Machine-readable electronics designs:
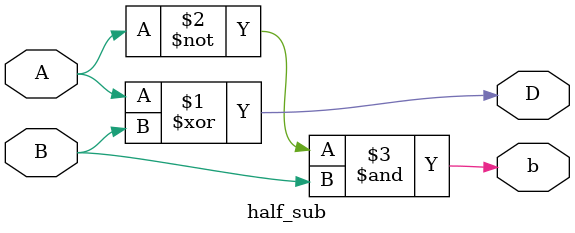
<source format=v>
`timescale 1ns / 1ps

module half_sub(output D,b, input A, B);
    assign D=A^B;
    assign b=~A&B;
endmodule


</source>
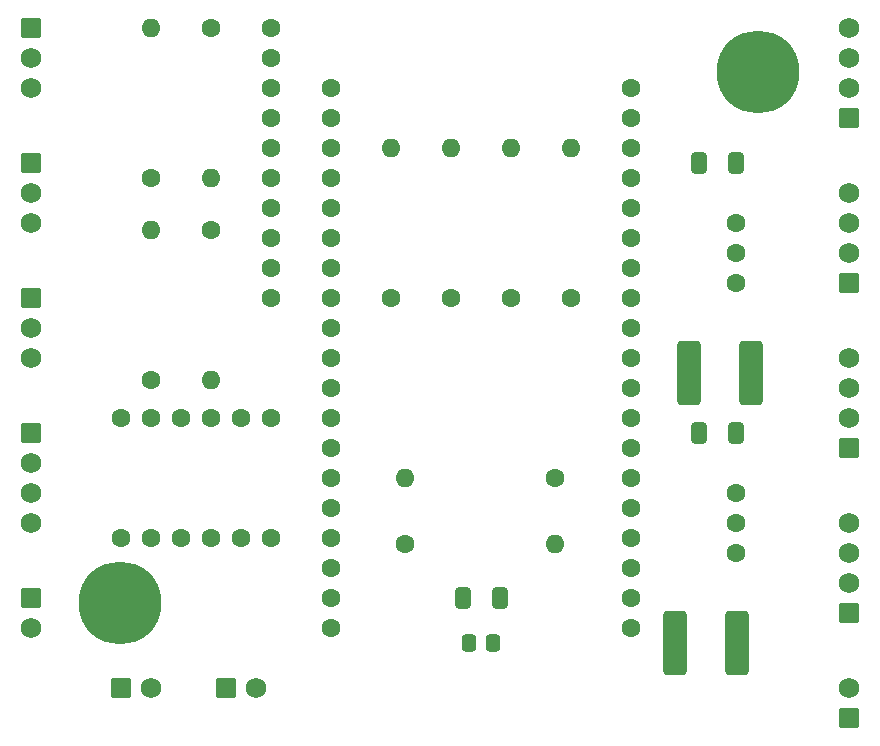
<source format=gbr>
%TF.GenerationSoftware,KiCad,Pcbnew,8.0.1*%
%TF.CreationDate,2024-08-10T06:45:53+02:00*%
%TF.ProjectId,2024-05-23 RC PCB,32303234-2d30-4352-9d32-332052432050,rev?*%
%TF.SameCoordinates,Original*%
%TF.FileFunction,Soldermask,Top*%
%TF.FilePolarity,Negative*%
%FSLAX46Y46*%
G04 Gerber Fmt 4.6, Leading zero omitted, Abs format (unit mm)*
G04 Created by KiCad (PCBNEW 8.0.1) date 2024-08-10 06:45:53*
%MOMM*%
%LPD*%
G01*
G04 APERTURE LIST*
G04 Aperture macros list*
%AMRoundRect*
0 Rectangle with rounded corners*
0 $1 Rounding radius*
0 $2 $3 $4 $5 $6 $7 $8 $9 X,Y pos of 4 corners*
0 Add a 4 corners polygon primitive as box body*
4,1,4,$2,$3,$4,$5,$6,$7,$8,$9,$2,$3,0*
0 Add four circle primitives for the rounded corners*
1,1,$1+$1,$2,$3*
1,1,$1+$1,$4,$5*
1,1,$1+$1,$6,$7*
1,1,$1+$1,$8,$9*
0 Add four rect primitives between the rounded corners*
20,1,$1+$1,$2,$3,$4,$5,0*
20,1,$1+$1,$4,$5,$6,$7,0*
20,1,$1+$1,$6,$7,$8,$9,0*
20,1,$1+$1,$8,$9,$2,$3,0*%
G04 Aperture macros list end*
%ADD10RoundRect,0.249999X0.737501X2.450001X-0.737501X2.450001X-0.737501X-2.450001X0.737501X-2.450001X0*%
%ADD11RoundRect,0.250000X0.412500X0.650000X-0.412500X0.650000X-0.412500X-0.650000X0.412500X-0.650000X0*%
%ADD12C,1.600000*%
%ADD13O,1.600000X1.600000*%
%ADD14RoundRect,0.250000X-0.620000X0.620000X-0.620000X-0.620000X0.620000X-0.620000X0.620000X0.620000X0*%
%ADD15C,1.740000*%
%ADD16RoundRect,0.250000X0.620000X-0.620000X0.620000X0.620000X-0.620000X0.620000X-0.620000X-0.620000X0*%
%ADD17C,3.900000*%
%ADD18C,7.000000*%
%ADD19RoundRect,0.250000X-0.620000X-0.620000X0.620000X-0.620000X0.620000X0.620000X-0.620000X0.620000X0*%
%ADD20RoundRect,0.250000X0.337500X0.475000X-0.337500X0.475000X-0.337500X-0.475000X0.337500X-0.475000X0*%
G04 APERTURE END LIST*
D10*
%TO.C,C3*%
X141068500Y-81280000D03*
X135793500Y-81280000D03*
%TD*%
D11*
%TO.C,C1*%
X140971000Y-63500000D03*
X137846000Y-63500000D03*
%TD*%
D12*
%TO.C,R4*%
X116840000Y-52070000D03*
D13*
X116840000Y-39370000D03*
%TD*%
D12*
%TO.C,R10*%
X96521000Y-46355000D03*
D13*
X96521000Y-59055000D03*
%TD*%
D12*
%TO.C,R9*%
X91441000Y-59055000D03*
D13*
X91441000Y-46355000D03*
%TD*%
D14*
%TO.C,J3*%
X81281000Y-52070000D03*
D15*
X81281000Y-54610000D03*
X81281000Y-57150000D03*
%TD*%
D12*
%TO.C,R5*%
X121920000Y-52070000D03*
D13*
X121920000Y-39370000D03*
%TD*%
D12*
%TO.C,R7*%
X112910000Y-72890000D03*
D13*
X125610000Y-72890000D03*
%TD*%
D12*
%TO.C,DC/DC1*%
X140971000Y-73660000D03*
X140971000Y-71120000D03*
X140971000Y-68580000D03*
%TD*%
%TO.C,R6*%
X127000000Y-52070000D03*
D13*
X127000000Y-39370000D03*
%TD*%
D16*
%TO.C,J6*%
X150496000Y-87630000D03*
D15*
X150496000Y-85090000D03*
%TD*%
D16*
%TO.C,J9*%
X150496000Y-78740000D03*
D15*
X150496000Y-76200000D03*
X150496000Y-73660000D03*
X150496000Y-71120000D03*
%TD*%
D12*
%TO.C,R3*%
X111760000Y-52070000D03*
D13*
X111760000Y-39370000D03*
%TD*%
D12*
%TO.C,U1*%
X132080000Y-34290000D03*
X106680000Y-80010000D03*
X132080000Y-80010000D03*
X132080000Y-77470000D03*
X132080000Y-74930000D03*
X132080000Y-72390000D03*
X132080000Y-69850000D03*
X132080000Y-67310000D03*
X132080000Y-64770000D03*
X132080000Y-62230000D03*
X132080000Y-59690000D03*
X132080000Y-57150000D03*
X132080000Y-54610000D03*
X132080000Y-52070000D03*
X132080000Y-49530000D03*
X132080000Y-46990000D03*
X132080000Y-44450000D03*
X132080000Y-41910000D03*
X132080000Y-39370000D03*
X132080000Y-36830000D03*
X106680000Y-34290000D03*
X106680000Y-36830000D03*
X106680000Y-39370000D03*
X106680000Y-41910000D03*
X106680000Y-44450000D03*
X106680000Y-46990000D03*
X106680000Y-49530000D03*
X106680000Y-52070000D03*
X106680000Y-54610000D03*
X106680000Y-57150000D03*
X106680000Y-59690000D03*
X106680000Y-62230000D03*
X106680000Y-67310000D03*
X106680000Y-69850000D03*
X106680000Y-72390000D03*
X106680000Y-74930000D03*
X106680000Y-77470000D03*
X106680000Y-64770000D03*
%TD*%
%TO.C,IC1*%
X101601000Y-41910000D03*
X101601000Y-39370000D03*
X101601000Y-49530000D03*
X101601000Y-36830000D03*
X101601000Y-34290000D03*
X101601000Y-31750000D03*
X101601000Y-29210000D03*
X101601000Y-52070000D03*
X101601000Y-44450000D03*
X101601000Y-46990000D03*
%TD*%
%TO.C,R8*%
X125610000Y-67310707D03*
D13*
X112910000Y-67310707D03*
%TD*%
D16*
%TO.C,J11*%
X150496000Y-50800000D03*
D15*
X150496000Y-48260000D03*
X150496000Y-45720000D03*
X150496000Y-43180000D03*
%TD*%
D10*
%TO.C,C4*%
X142239293Y-58420707D03*
X136964293Y-58420707D03*
%TD*%
D16*
%TO.C,J12*%
X150496000Y-36830000D03*
D15*
X150496000Y-34290000D03*
X150496000Y-31750000D03*
X150496000Y-29210000D03*
%TD*%
D12*
%TO.C,U2*%
X101601000Y-62230000D03*
X99061000Y-62230000D03*
X96521000Y-62230000D03*
X93981000Y-62230000D03*
X91441000Y-62230000D03*
X88901000Y-62230000D03*
X88901000Y-72390000D03*
X91441000Y-72390000D03*
X93981000Y-72390000D03*
X96521000Y-72390000D03*
X99061000Y-72390000D03*
X101601000Y-72390000D03*
%TD*%
D14*
%TO.C,J5*%
X81281000Y-29210000D03*
D15*
X81281000Y-31750000D03*
X81281000Y-34290000D03*
%TD*%
D17*
%TO.C,H2*%
X88810000Y-77900000D03*
D18*
X88810000Y-77900000D03*
%TD*%
D11*
%TO.C,C5*%
X120942500Y-77470000D03*
X117817500Y-77470000D03*
%TD*%
D19*
%TO.C,J2*%
X88901000Y-85090000D03*
D15*
X91441000Y-85090000D03*
%TD*%
D14*
%TO.C,J8*%
X81281000Y-63500000D03*
D15*
X81281000Y-66040000D03*
X81281000Y-68580000D03*
X81281000Y-71120000D03*
%TD*%
D20*
%TO.C,C6*%
X120417500Y-81280000D03*
X118342500Y-81280000D03*
%TD*%
D12*
%TO.C,DC/DC2*%
X140971000Y-50800000D03*
X140971000Y-48260000D03*
X140971000Y-45720000D03*
%TD*%
%TO.C,R2*%
X96521000Y-29210000D03*
D13*
X96521000Y-41910000D03*
%TD*%
D17*
%TO.C,H1*%
X142810000Y-32900000D03*
D18*
X142810000Y-32900000D03*
%TD*%
D19*
%TO.C,J1*%
X97791000Y-85090000D03*
D15*
X100331000Y-85090000D03*
%TD*%
D16*
%TO.C,J10*%
X150496000Y-64770000D03*
D15*
X150496000Y-62230000D03*
X150496000Y-59690000D03*
X150496000Y-57150000D03*
%TD*%
D12*
%TO.C,R1*%
X91441000Y-41910000D03*
D13*
X91441000Y-29210000D03*
%TD*%
D14*
%TO.C,J7*%
X81281000Y-77470000D03*
D15*
X81281000Y-80010000D03*
%TD*%
D11*
%TO.C,C2*%
X140971000Y-40640000D03*
X137846000Y-40640000D03*
%TD*%
D14*
%TO.C,J4*%
X81281000Y-40640000D03*
D15*
X81281000Y-43180000D03*
X81281000Y-45720000D03*
%TD*%
M02*

</source>
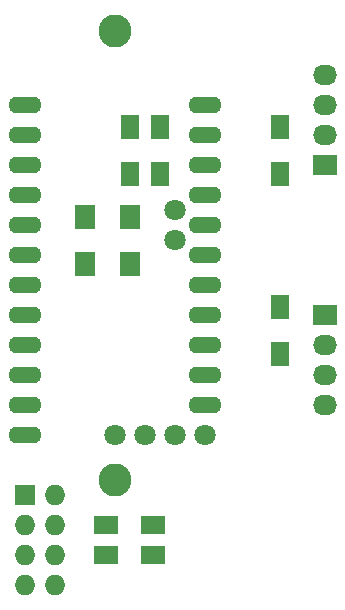
<source format=gts>
G04 #@! TF.FileFunction,Soldermask,Top*
%FSLAX46Y46*%
G04 Gerber Fmt 4.6, Leading zero omitted, Abs format (unit mm)*
G04 Created by KiCad (PCBNEW 4.0.2-stable) date 4/1/2016 8:20:13 PM*
%MOMM*%
G01*
G04 APERTURE LIST*
%ADD10C,0.100000*%
%ADD11C,2.800000*%
%ADD12R,2.000000X1.600000*%
%ADD13R,1.600000X2.000000*%
%ADD14R,1.727200X1.727200*%
%ADD15O,1.727200X1.727200*%
%ADD16R,2.032000X1.727200*%
%ADD17O,2.032000X1.727200*%
%ADD18R,1.700000X2.000000*%
%ADD19O,2.800000X1.400000*%
%ADD20C,1.800000*%
G04 APERTURE END LIST*
D10*
D11*
X109220000Y-112980000D03*
X109220000Y-74980000D03*
D12*
X108490000Y-119380000D03*
X112490000Y-119380000D03*
X108490000Y-116840000D03*
X112490000Y-116840000D03*
D13*
X110490000Y-87090000D03*
X110490000Y-83090000D03*
X113030000Y-87090000D03*
X113030000Y-83090000D03*
X123190000Y-87090000D03*
X123190000Y-83090000D03*
X123190000Y-98330000D03*
X123190000Y-102330000D03*
D14*
X101600000Y-114300000D03*
D15*
X104140000Y-114300000D03*
X101600000Y-116840000D03*
X104140000Y-116840000D03*
X101600000Y-119380000D03*
X104140000Y-119380000D03*
X101600000Y-121920000D03*
X104140000Y-121920000D03*
D16*
X127000000Y-86360000D03*
D17*
X127000000Y-83820000D03*
X127000000Y-81280000D03*
X127000000Y-78740000D03*
D16*
X127000000Y-99060000D03*
D17*
X127000000Y-101600000D03*
X127000000Y-104140000D03*
X127000000Y-106680000D03*
D18*
X106680000Y-94710000D03*
X106680000Y-90710000D03*
X110490000Y-94710000D03*
X110490000Y-90710000D03*
D19*
X116840000Y-81280000D03*
X101600000Y-81280000D03*
X116840000Y-83820000D03*
X101600000Y-83820000D03*
X116840000Y-86360000D03*
X101600000Y-86360000D03*
X116840000Y-88900000D03*
X101600000Y-88900000D03*
X116840000Y-91440000D03*
X101600000Y-91440000D03*
X116840000Y-93980000D03*
X101600000Y-93980000D03*
X116840000Y-96520000D03*
X101600000Y-96520000D03*
X116840000Y-99060000D03*
X101600000Y-99060000D03*
X116840000Y-101600000D03*
X101600000Y-101600000D03*
X116840000Y-104140000D03*
X101600000Y-104140000D03*
X116840000Y-106680000D03*
X101600000Y-106680000D03*
D20*
X116840000Y-109220000D03*
D19*
X101600000Y-109220000D03*
D20*
X114300000Y-90170000D03*
X114300000Y-92710000D03*
X114300000Y-109220000D03*
X111760000Y-109220000D03*
X109220000Y-109220000D03*
M02*

</source>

EXERCISE DIRECTIONS: Write out every line of the data that holds the word "four".

REPLY TO THE TASK:
0 Add four circle primitives for the rounded corners*
0 Add four rect primitives between the rounded corners*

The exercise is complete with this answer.